'Acompanhamento dos gastos no Brasil está amarrado a lógica de 40 anos atrás', afirma Florência Ferrer em entrevista
Enquanto o governo luta, sem muito sucesso, para manter prazos de obras do PAC e dos estádios para a Copa do Mundo, e tribunais de contas atrapalham seus projetos vasculhando contratos em busca de irregularidades ou superfaturamento, a socióloga argentina Florência Ferrer se dedica a uma batalha paralela. "É preciso repensar o modo de controlar e fiscalizar os gastos públicos no Brasil", diz ela. Especialista em gestão eletrônica e conhecedora dos sistemas de fiscalização de países europeus, dos Estados Unidos, do Canadá, ela considera os sistemas brasileiros caros e complicados e acha que poderiam ser menos custosos e mais eficazes. E antes que alguém estranhe ela esclarece: "Ninguém está falando em eliminar ou restringir controles. Ao contrário, trata-se de modernizar, de fortalecê-los, para que funcionem bem".

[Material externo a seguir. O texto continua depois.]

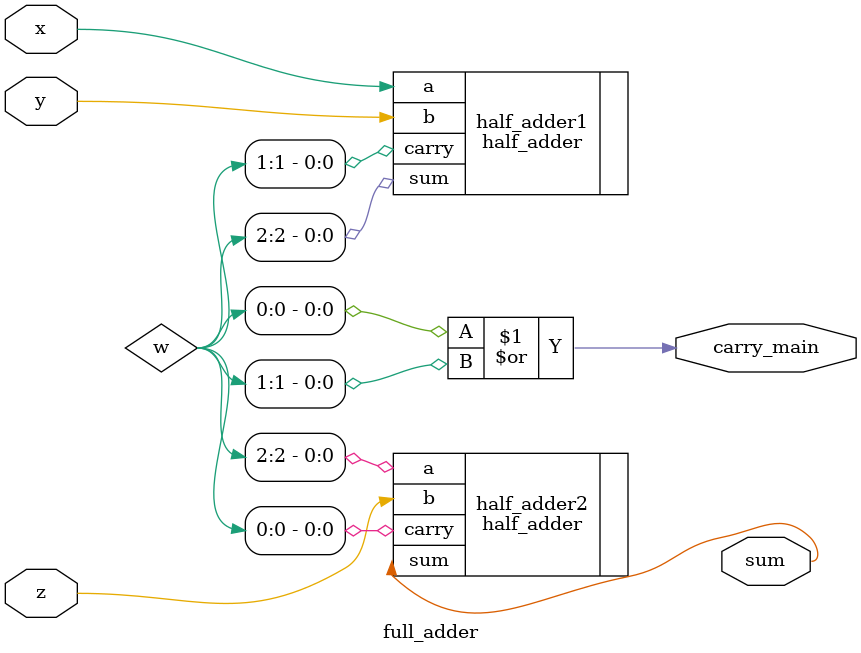
<source format=v>
`timescale 1ns / 1ps

module full_adder(
input x,y,z,
output sum,carry_main
);
wire [2:0] w;
// wire is a vector  syntax above and access name w{number/position}
half_adder half_adder1(.a(x),.b(y),.sum(w[2]),.carry(w[1]));
half_adder half_adder2(.a(w[2]),.b(z),.sum(sum),.carry(w[0]));
or or2(carry_main,w[0],w[1] );
// function function_alias_name ()
endmodule
</source>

A consultora é figura familiar nos encontros nacionais de secretários de Gestão e Planejamento dos Estados, onde se discutem temas como gestão eletrônica e mais diálogo entre os Poderes. Na esfera federal, o Ministério do Planejamento criou em março uma "Agenda Comum de Gestão Pública", em que definiu com os secretários dez eixos para melhorar esses processos. Ainda assim, Florência Ferrer não entende que não exista ainda um sistema nacional de indicadores de preços detalhado, disponível na internet, para definir custos e eliminar superfaturamentos. Nesta entrevista ao Estado, ela adverte: "Em muitos casos o acompanhamento dos gastos no Brasil está amarrado a uma lógica de 40 anos atrás, enquanto os processos de corrupção se modernizam rapidamente".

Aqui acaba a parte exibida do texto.